Self Attention with Temporal Prior: Can We Learn More from Arrow of Time?
This addresses the challenge of learning temporal biases in time series data for domains like healthcare, though it is an incremental improvement on existing attention methods.
The paper tackled the problem of attention-based models requiring large data to learn short-term temporal dependencies by proposing a method that applies learnable kernels to attention matrices, achieving exceptional classification results on Electronic Health Records tasks compared to best-performing models.
Many diverse phenomena in nature often inherently encode both short- and long-term temporal dependencies, which especially result from the direction of the flow of time. In this respect, we discovered experimental evidence suggesting that interrelations of these events are higher for closer time stamps. However, to be able for attention-based models to learn these regularities in short-term dependencies, it requires large amounts of data, which are often infeasible.

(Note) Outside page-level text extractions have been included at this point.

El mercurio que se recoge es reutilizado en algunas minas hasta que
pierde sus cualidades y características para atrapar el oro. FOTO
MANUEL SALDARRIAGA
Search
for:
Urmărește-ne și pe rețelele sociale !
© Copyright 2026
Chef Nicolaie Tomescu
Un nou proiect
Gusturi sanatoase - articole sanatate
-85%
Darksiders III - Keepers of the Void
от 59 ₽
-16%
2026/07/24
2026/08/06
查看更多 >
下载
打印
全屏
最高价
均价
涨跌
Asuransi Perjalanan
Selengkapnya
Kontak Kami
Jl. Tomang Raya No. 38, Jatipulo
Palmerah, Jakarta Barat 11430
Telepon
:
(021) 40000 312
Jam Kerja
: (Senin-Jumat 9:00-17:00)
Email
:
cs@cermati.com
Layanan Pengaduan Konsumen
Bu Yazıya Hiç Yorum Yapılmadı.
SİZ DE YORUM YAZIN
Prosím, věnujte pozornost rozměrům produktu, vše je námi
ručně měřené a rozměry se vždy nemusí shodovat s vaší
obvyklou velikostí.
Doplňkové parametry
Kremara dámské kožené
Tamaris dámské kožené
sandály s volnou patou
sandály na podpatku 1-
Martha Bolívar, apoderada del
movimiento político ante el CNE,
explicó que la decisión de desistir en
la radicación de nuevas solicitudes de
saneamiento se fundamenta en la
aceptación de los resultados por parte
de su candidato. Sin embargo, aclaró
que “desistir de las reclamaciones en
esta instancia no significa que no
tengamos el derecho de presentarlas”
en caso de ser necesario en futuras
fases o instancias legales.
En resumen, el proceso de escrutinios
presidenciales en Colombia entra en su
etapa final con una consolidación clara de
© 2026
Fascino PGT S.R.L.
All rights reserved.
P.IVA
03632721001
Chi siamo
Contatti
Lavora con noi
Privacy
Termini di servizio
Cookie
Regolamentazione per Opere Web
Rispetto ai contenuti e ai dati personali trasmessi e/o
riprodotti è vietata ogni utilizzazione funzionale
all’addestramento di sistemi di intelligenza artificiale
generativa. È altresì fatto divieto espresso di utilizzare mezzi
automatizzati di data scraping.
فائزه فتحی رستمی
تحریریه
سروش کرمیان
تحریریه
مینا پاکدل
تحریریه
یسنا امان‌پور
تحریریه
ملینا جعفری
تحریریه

This is because, while they are good at learning piece-wise temporal dependencies, attention-based models lack structures that encode biases in time series. As a resolution, we propose a simple and efficient method that enables attention layers to better encode the short-term temporal bias of these data sets by applying learnable, adaptive kernels directly to the attention matrices. We chose various prediction tasks for the experiments using Electronic Health Records (EHR) data sets since they are great examples with underlying long- and short-term temporal dependencies. Our experiments show exceptional classification results compared to best-performing models on most tasks and data sets.